Although there are no established treatments for this disease, possible therapeutic options include compression garments, aspirin, sclerotherapy, and surgical removal. Due to the widespread nature of the lesions, complete removal is difficult, especially for a zosteriform type. Thus, local recurrence can occur at a high rate. Therefore, simple observation, or conservative treatment with compression garments or aspirin are recommended, unless severe symptoms are present.

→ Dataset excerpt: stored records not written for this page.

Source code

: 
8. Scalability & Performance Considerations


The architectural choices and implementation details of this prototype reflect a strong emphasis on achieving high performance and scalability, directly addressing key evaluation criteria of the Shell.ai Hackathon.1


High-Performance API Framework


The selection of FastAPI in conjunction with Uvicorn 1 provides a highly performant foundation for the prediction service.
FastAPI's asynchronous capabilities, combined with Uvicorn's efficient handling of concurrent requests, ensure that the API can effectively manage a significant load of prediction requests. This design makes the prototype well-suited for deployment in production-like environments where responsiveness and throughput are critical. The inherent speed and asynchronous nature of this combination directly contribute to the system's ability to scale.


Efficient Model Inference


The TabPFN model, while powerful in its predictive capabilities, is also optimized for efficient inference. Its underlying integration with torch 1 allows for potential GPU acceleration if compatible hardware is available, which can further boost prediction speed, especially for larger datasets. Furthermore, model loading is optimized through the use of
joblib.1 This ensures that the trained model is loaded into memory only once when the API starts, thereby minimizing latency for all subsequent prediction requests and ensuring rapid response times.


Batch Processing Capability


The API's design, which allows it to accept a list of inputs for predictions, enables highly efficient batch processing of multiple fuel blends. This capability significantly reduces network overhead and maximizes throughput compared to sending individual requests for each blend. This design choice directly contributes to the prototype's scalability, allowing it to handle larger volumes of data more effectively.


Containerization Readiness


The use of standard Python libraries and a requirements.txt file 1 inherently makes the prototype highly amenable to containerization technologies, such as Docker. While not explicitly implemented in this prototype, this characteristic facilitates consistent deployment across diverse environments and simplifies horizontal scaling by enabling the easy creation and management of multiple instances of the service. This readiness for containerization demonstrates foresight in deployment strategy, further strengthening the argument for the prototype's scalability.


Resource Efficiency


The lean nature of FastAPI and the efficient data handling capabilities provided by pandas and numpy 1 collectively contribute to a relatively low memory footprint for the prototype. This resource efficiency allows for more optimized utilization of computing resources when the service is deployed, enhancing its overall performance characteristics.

In the present case, two asymptomatic intramuscular masses incidentally detected by MRI were also considered to be venous malformations because they showed a characteristic signal intensity pattern (8, 9). To our knowledge, this is the first case of zosteriform venous malformations with clearly identified intramuscular lesions reported. MRI is certainly a great tool to evaluate the exact distribution of the lesions in venous malformations (10). Another important observation in the present case was that cutaneous and intramuscular lesions strictly follow the superficial branch and the deep branch of the radial nerve, respectively, indicating that the lesions are distributed along dermatome, but not Blaschko’s lines, because Blaschko’s lines are not applicable to intramuscular lesions. The cause of this characteristic neurovascular distribution has not yet been determined. However, an increasing body of evidence has allowed us to propose a plausible hypothesis for the development of the characteristic distribution of this disease. Borisov et al. (11) initially demonstrated that selective denervation induces loss of capillaries in skeletal muscle. Bates et al. (12) showed that overexpression of the soluble form of neuropilin-1 causes abnormally formed blood vessels as nerve defasciculation and a severe disruption in the peripheral nerve pattern. Indeed, vascular and nervous systems use similar signals and support each during development of the neurovascular system (13). Thus, we can speculate that ectopic overgrowth of venous blood vessels due to dysregulation of signalling in a particular nervous segment may be involved in the development of venous malformations along dermatomes.
Four further cases with zosteriform venous malformations have been reported thus far (1–4). In three cases lesions were located on several adjacent dermatomes. Although rapid enlargement in puberty and changes in size associated with the menstrual cycle were observed in one case (2), hormonal effects were not noted in the other cases. Although venous malformations are congenital anomalies caused by inborn error of vascular morphogenesis (14, 15), they are not always evident at birth (14). Rapid enlargement can occur in association with trauma, haemorrhage, partial resection, or hormonal changes. The late onset of venous malformations in our case is unusual. Vascular fragility associated with ageing and unnoticed minor traumas may influence the growth of the lesions.